On every machine I’ve tested it on since optimizing the shader compilation it’s been initializing much faster, so what’s going on with @dllb I have no idea.

Obviously what I mentioned from the start:

Javascript has to be compiled first before run, and all objects loaded and processed, so performance will suffer on a weak PC which obviously is the main cause here, as the internet line is quite fast.

The CPU is core2 duo, (old) so it is obviously the exception, not the rule.
I believe that not many people still use a Core2 Duo (I searched for statistics but I couldn’t find any free ones).
I keep it in order to keep optimizing the code, as it is still more powerful (per core) than my recent mid-powerful cellphone. Otherwise I would be spoiled to approve almost anything I code at first try!

On the second computer which is recent and powerful, the loading times were very short as you saw on the profile I uploaded for you.

OK, that’s good to know.
When you said ‘low-range’ I didn’t figure it was quite that old and low-range.
You’ve been very helpful as it is, but would it be possible to record the low-range PC’s performance again monitoring the main process? As I said in the other thread, it doesn’t appear to have recorded any function calls relating to the app itself so it’s difficult to know where to focus my efforts to optimize.
I’m currently re-working the generation of the wall stickers, which are currently SVGs converted to meshes on-the-fly.
I suspect your machine was probably struggling during the whole SVGLoader phase, but it would be very helpful to see what portion of time was spent for each phase:

  • converting the sticker SVG to mesh
  • draco decompression
  • GLTF processing
  • scene initialization
  • materials/shaders

Many thanks.

Had an issue with compiling causing delays earlier today, so upgraded THREE to r158 to use compileAsync. However, this only seems to work properly in Safari; all other browsers throw a THREE warning "KHR_parallel_shader_compile not supported". Which is weird as MDN and caniuse both state support in all but Firefox.
Noticed there is a workaround loop in the compileAsync() promise, but that also does not seem to work properly - it instantly resolves.

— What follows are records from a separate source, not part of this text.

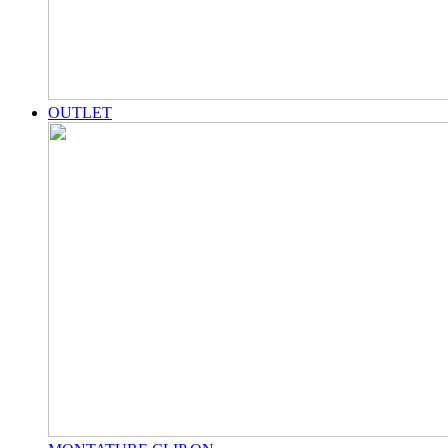
OUTLET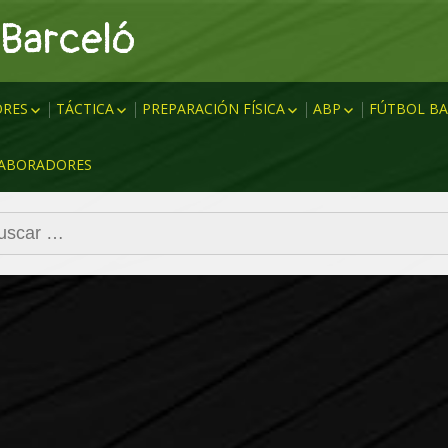
 Barceló
RES
TÁCTICA
PREPARACIÓN FÍSICA
ABP
FÚTBOL BA
MHSB (MARCAJE HOMBRE
CALENTAMIENTOS
SAQUES ESQUINA
PREPART
ABORADORES
SIN BALÓN)
QUE
RESISTENCIA
SAQUE ESQUINA 
ENTRENA
MHCB (MARCAJE HOMBRE
A
FUERZA
TIRO LIBRE DIRE
CON BALÓN)
car:
VELOCIDAD
BARRERAS
PRESIÓN
FUNDAMENTOS T
TDA (TRANSICIÓN DEFENSA
COORDINACIÓN
ABP
ATAQUE)
FLEXIBILIDAD
TAD (TRANSICIÓN ATAQUE
COMPENSATORIO
DEFENSA)
ABIA
TEST FÍSICOS
NEDIAD
TEORÍA & DATOS
FINALIZACIÓN
ANN
PBZ
PBL (PASE BATE LÍNEAS)
ATAQUE COMBINATIVO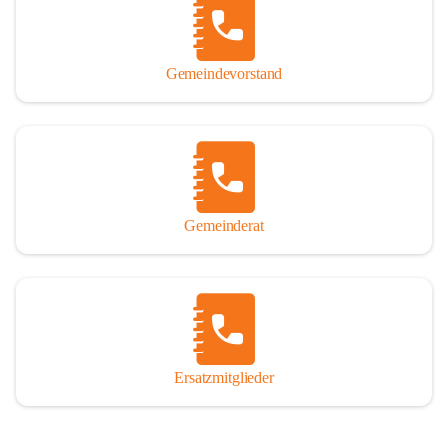
So darf ich Sie zu einer interessanten, vergnüglichen und 
manchmal auch nachdenklich machenden Zeitreise durch die 
Jahrhunderte, ja Jahrtausende alte Geschichte von der Steinzeit 
Gemeindevorstand
über das mittelalterliche Sasun bis in das heutige Winden am See 
einladen.

Gemeinderat
Ersatzmitglieder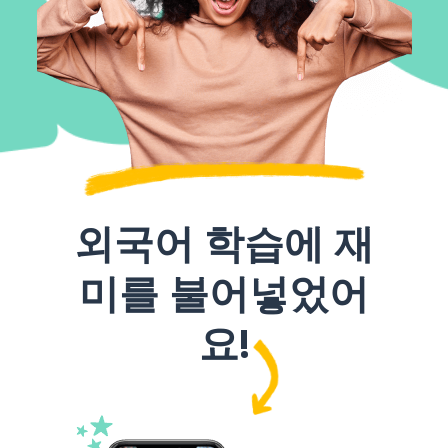
외국어 학습에 재
미를 불어넣었어
요!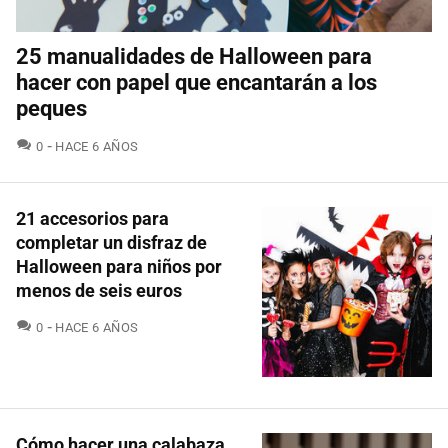
25 manualidades de Halloween para
hacer con papel que encantarán a los
peques
COMENTARIOS
0
HACE 6 AÑOS
21 accesorios para
completar un disfraz de
Halloween para niños por
menos de seis euros
COMENTARIOS
0
HACE 6 AÑOS
Cómo hacer una calabaza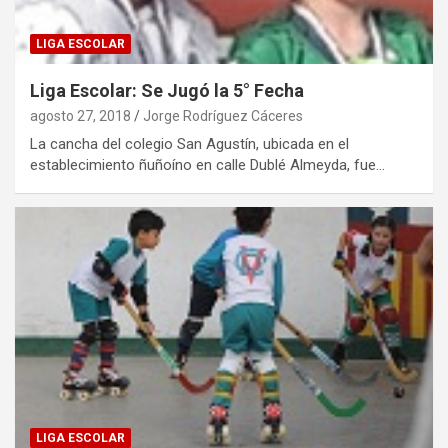
LIGA ESCOLAR
Liga Escolar: Se Jugó la 5° Fecha
agosto 27, 2018
Jorge Rodríguez Cáceres
La cancha del colegio San Agustín, ubicada en el
establecimiento ñuñoíno en calle Dublé Almeyda, fue…
LIGA ESCOLAR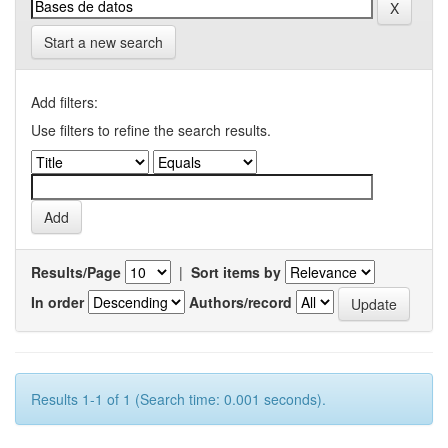
Start a new search
Add filters:
Use filters to refine the search results.
Results/Page
|
Sort items by
In order
Authors/record
Results 1-1 of 1 (Search time: 0.001 seconds).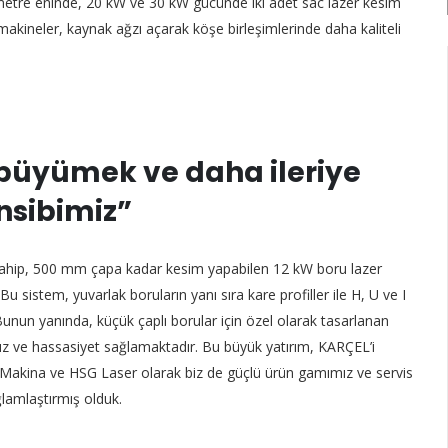
metre eninde, 20 kW ve 30 kW gücünde iki adet sac lazer kesim
makineler, kaynak ağzı açarak köşe birleşimlerinde daha kaliteli
büyümek ve daha ileriye
nsibimiz”
sahip, 500 mm çapa kadar kesim yapabilen 12 kW boru lazer
u sistem, yuvarlak boruların yanı sıra kare profiller ile H, U ve I
unun yanında, küçük çaplı borular için özel olarak tasarlanan
hız ve hassasiyet sağlamaktadır. Bu büyük yatırım, KARÇEL’i
 Makina ve HSG Laser olarak biz de güçlü ürün gamımız ve servis
lamlaştırmış olduk.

Is this a known issue or am I doing something wrong?

Typically with WebGL extensions, support from the browser is necessary but not sufficient. You also need support in the GPU, drivers, and operating system (exactly which of these, I’m not sure…). See WebGL Report to learn which extensions your device really supports.

But if the workaround in compileAsync fails, that sounds like a big — I would encourage filing an issue or a PR on the three.js repo if that is still happening on the newest three.js release!